À cette matrice occidentale s’ajoute l’islamisme, qui n’a cessé d’attiser et d’amplifier la haine. L’islamisme donne à ce ressentiment un horizon religieux, une justification divine, un récit global. Pour lui, le Juif est l’ennemi absolu depuis Khaybar ; le Blanc est le croisé à abattre ; l’Occident est la civilisation impure qui doit s’effondrer. L’islamisme n’invente pas la haine : il la structure, il lui donne une armée, il l’adosse à une théologie de la conquête. Là où l’antiracisme parle de réparation, l’islamisme parle d’extermination. Et les deux se rejoignent : dans la haine de l’Occident, dans la désignation du Juif et du Blanc comme cibles sacrificielles.

Les nouveaux pogroms ne sont pas encore des foules hurlantes armées de gourdins : ils prennent la forme de lynchages médiatiques, d’agressions banalisées, de meurtres accomplis dans la certitude d’exercer une justice. Mais leur logique est identique : purifier le monde en immolant un coupable désigné. Le sang devient une réponse, le meurtre une liturgie, l’innocent une victime expiatoire.

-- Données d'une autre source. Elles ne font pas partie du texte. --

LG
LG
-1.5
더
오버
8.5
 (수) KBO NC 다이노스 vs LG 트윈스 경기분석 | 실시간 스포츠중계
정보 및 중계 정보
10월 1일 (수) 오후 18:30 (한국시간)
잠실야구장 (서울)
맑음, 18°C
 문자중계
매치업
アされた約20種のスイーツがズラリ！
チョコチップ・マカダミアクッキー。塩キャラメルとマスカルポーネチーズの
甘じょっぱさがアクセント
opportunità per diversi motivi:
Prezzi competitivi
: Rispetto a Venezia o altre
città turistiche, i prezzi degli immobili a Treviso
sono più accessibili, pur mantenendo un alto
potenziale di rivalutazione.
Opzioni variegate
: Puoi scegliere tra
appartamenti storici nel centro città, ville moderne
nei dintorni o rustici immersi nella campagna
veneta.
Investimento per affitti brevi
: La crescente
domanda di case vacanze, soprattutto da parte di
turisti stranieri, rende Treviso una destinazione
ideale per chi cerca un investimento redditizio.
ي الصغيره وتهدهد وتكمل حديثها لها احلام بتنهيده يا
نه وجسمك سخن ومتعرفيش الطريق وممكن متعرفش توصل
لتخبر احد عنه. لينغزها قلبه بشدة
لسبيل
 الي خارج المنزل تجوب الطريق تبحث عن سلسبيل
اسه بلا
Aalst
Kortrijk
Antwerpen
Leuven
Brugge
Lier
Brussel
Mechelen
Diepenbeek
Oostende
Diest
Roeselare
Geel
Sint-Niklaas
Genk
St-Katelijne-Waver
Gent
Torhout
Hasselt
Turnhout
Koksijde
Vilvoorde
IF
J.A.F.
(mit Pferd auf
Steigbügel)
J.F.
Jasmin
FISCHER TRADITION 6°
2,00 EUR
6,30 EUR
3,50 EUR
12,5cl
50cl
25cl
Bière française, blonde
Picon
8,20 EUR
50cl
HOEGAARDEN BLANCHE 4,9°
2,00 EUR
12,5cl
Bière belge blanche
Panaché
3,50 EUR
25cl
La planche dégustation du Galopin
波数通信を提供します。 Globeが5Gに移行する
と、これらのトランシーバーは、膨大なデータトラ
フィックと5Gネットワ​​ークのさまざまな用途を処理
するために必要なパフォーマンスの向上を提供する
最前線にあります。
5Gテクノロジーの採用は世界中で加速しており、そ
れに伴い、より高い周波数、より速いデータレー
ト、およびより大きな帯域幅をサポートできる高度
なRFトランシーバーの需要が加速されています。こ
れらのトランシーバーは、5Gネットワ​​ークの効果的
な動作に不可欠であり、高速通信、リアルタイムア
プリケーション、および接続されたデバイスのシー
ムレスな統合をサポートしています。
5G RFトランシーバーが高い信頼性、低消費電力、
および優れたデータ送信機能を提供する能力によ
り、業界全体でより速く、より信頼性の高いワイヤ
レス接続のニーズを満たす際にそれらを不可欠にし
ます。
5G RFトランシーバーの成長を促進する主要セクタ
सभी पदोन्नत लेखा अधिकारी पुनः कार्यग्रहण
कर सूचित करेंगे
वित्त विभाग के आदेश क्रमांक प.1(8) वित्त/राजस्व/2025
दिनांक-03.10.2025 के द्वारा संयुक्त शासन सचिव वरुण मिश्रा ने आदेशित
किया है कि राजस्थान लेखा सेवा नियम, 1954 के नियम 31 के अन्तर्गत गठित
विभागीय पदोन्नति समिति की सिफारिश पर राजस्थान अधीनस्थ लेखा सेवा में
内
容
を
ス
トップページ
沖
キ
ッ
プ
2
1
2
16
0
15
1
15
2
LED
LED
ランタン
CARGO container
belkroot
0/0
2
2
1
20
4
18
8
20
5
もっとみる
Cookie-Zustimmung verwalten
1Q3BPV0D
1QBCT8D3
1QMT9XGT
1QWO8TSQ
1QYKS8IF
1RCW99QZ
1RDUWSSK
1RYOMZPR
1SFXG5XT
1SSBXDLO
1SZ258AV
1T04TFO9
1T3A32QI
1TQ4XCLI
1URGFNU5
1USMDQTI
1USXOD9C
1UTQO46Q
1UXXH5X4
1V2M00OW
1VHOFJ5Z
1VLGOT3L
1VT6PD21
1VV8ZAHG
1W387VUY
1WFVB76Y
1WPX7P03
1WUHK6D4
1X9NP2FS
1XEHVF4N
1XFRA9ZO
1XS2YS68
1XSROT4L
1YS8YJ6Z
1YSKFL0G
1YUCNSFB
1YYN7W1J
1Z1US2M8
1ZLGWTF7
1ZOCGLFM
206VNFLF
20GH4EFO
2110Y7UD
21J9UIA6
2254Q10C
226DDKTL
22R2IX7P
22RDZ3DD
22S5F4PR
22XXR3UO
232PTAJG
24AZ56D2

Nous entrons dans une ère tragique. L’Occident, qui croyait avoir conjuré ses démons, se découvre haïssable à ses propres yeux. Le Juif et le Blanc, désormais confondus dans l’imaginaire de la haine, incarnent ensemble le visage honni d’une civilisation qu’on veut abolir. Le meurtre de la jeune Ukrainienne est une annonce : celle d’un futur où l’on ne tuera plus seulement des individus, mais des symboles, où l’on réglera ses comptes avec l’Histoire par le sang versé dans les rues.

Ce n’est pas un retour en arrière, mais la continuité de la haine. Le pogrom n’a jamais cessé : il change seulement de formes, de justifications, de victimes. Il revient aujourd’hui sous les habits d’une croisade morale, d’une justice vengeresse, d’une pureté fantasmée. Nourri par l’antiracisme occidental, exalté par l’islamisme global, il transforme nos métropoles en nouveaux shtetls promis aux flammes, et nos innocents en victimes expiatoires d’une haine qui se croit juste.